*WORK TO BE COMPLETED*. Please write out again the lines of the records between the one holding "right knee: (435, 365, 12)" and the one holding "right ankle: (910, 418, 22)", inclusive, copying every other line unchanged. In the answers, scale every number (the x and y pixel coordinates and the depth values) by 0.9 and round each to a whole number, with halves rounded up.
▬▬▬▬▬▬▬▬▬▬
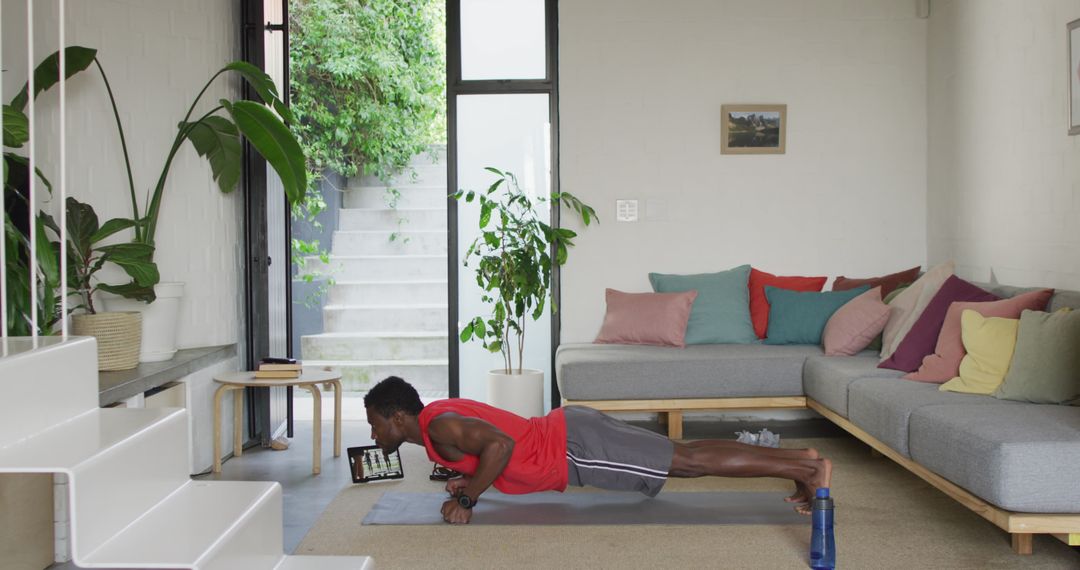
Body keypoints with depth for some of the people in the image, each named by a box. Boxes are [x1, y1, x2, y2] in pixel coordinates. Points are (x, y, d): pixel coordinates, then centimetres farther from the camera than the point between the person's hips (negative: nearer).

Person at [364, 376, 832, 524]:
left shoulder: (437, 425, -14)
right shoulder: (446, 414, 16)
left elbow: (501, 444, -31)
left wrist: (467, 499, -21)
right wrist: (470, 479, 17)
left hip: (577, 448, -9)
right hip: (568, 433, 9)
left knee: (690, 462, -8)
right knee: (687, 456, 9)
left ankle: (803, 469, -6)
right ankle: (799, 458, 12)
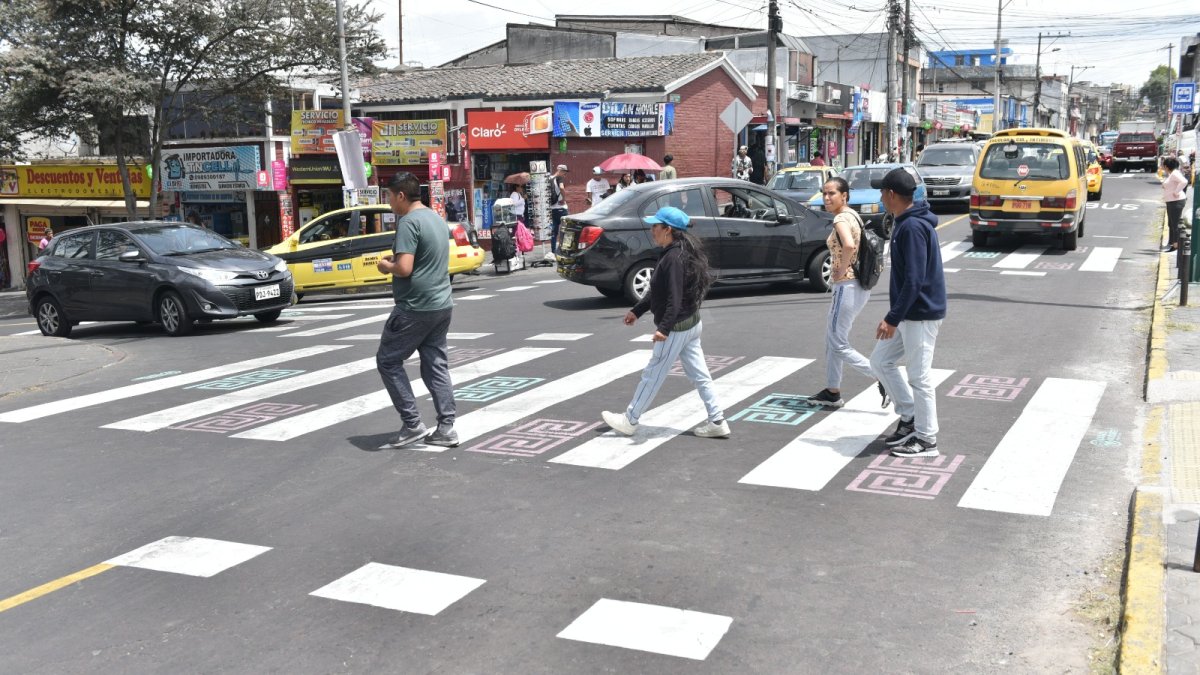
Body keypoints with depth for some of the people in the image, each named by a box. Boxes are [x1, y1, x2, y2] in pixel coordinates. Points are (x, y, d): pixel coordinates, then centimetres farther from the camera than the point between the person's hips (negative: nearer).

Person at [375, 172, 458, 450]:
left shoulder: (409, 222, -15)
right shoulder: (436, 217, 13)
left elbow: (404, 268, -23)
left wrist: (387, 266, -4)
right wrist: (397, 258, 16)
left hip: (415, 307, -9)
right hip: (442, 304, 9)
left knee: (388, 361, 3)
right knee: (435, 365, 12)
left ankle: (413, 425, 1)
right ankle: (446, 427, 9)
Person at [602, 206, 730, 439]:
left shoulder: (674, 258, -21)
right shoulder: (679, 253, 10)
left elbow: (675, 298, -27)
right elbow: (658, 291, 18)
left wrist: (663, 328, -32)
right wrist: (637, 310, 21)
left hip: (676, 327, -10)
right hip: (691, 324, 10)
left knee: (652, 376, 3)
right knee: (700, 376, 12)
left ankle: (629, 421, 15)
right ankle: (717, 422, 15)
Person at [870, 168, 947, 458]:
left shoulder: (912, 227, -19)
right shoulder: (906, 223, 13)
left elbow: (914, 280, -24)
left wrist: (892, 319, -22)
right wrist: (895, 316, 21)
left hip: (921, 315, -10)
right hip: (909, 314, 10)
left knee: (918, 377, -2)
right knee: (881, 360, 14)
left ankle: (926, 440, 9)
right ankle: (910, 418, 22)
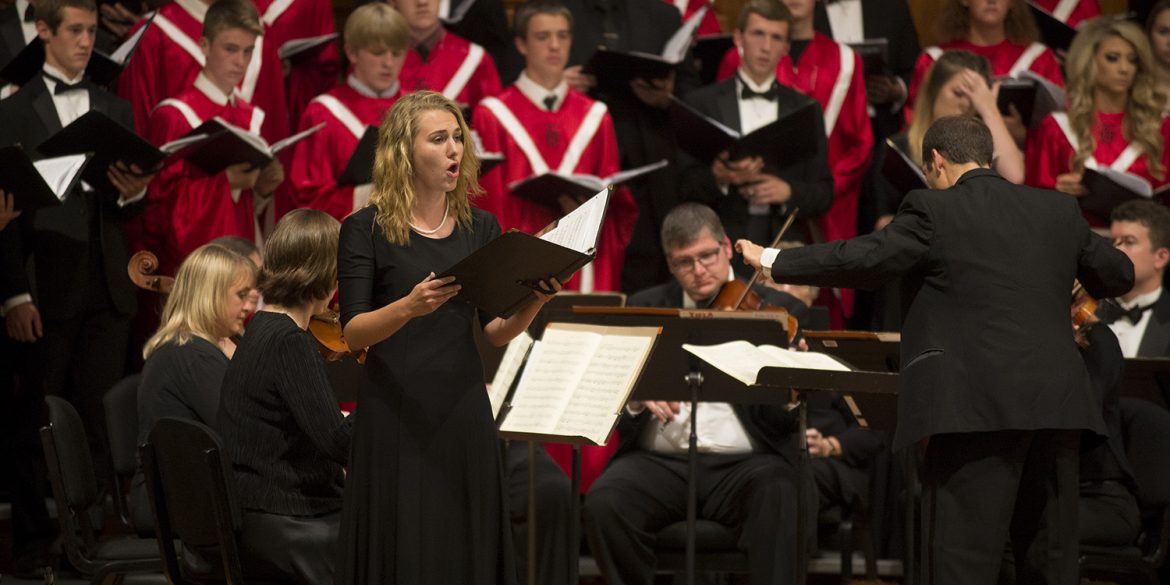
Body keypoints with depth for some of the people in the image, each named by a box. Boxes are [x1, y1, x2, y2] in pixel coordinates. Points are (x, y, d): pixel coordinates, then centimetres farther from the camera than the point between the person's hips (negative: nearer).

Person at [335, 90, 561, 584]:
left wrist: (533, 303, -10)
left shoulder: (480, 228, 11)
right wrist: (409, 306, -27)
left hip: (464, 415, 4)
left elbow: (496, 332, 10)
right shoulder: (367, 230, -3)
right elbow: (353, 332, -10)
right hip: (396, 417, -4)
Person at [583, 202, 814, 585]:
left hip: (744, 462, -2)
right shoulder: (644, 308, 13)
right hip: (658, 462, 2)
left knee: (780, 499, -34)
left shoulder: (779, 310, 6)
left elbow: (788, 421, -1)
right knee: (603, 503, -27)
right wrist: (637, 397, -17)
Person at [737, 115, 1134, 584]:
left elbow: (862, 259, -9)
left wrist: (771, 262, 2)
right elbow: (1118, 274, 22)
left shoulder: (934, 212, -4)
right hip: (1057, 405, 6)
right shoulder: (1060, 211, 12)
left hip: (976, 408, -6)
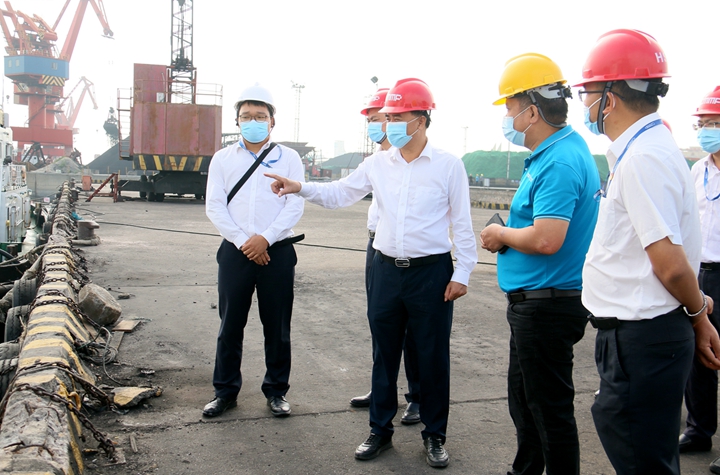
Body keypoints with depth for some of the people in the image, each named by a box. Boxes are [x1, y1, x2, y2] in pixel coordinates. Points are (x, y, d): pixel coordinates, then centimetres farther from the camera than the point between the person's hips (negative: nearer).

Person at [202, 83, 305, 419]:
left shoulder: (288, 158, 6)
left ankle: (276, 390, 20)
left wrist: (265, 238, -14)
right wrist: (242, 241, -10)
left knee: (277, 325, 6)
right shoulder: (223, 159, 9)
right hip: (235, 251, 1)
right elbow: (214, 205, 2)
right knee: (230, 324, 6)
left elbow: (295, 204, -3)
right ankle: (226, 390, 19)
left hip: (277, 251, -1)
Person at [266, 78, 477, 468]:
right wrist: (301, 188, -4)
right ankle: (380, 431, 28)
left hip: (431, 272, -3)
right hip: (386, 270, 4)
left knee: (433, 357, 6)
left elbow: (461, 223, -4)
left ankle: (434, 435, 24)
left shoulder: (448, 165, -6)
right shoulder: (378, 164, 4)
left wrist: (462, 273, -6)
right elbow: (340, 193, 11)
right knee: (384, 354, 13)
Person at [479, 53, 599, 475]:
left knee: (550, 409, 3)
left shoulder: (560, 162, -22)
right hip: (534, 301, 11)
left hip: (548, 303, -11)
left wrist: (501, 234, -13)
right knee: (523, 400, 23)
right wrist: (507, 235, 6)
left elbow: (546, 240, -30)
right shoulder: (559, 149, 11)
▬▬▬▬▬▬▬▬▬▬
*WRITTEN ANSWER*.
right knee: (392, 329, 11)
left ankle: (372, 383, 1)
right ankle: (401, 384, 8)
Person at [602, 206, 730, 439]:
left shoulder: (607, 232, -19)
right shoulder: (611, 228, 9)
left elbow: (608, 268, -24)
right elbow: (592, 262, 16)
left wrist: (597, 295, -29)
right wrist: (573, 279, 19)
left hip: (608, 294, -9)
right hip: (622, 292, 9)
left knee: (587, 338, 3)
right knee: (630, 338, 11)
left ankle: (566, 379, 14)
right ankle: (645, 380, 14)
Person at [870, 168, 947, 458]:
left shoulder: (821, 204, -17)
right shoulder: (815, 201, 12)
left elbow: (823, 252, -22)
left wrist: (803, 287, -20)
right wrist: (806, 284, 19)
left hip: (829, 284, -9)
right hip: (818, 283, 9)
left knee: (826, 339, -2)
right knee: (793, 324, 13)
left ankle: (833, 396, 8)
right ankle: (819, 376, 20)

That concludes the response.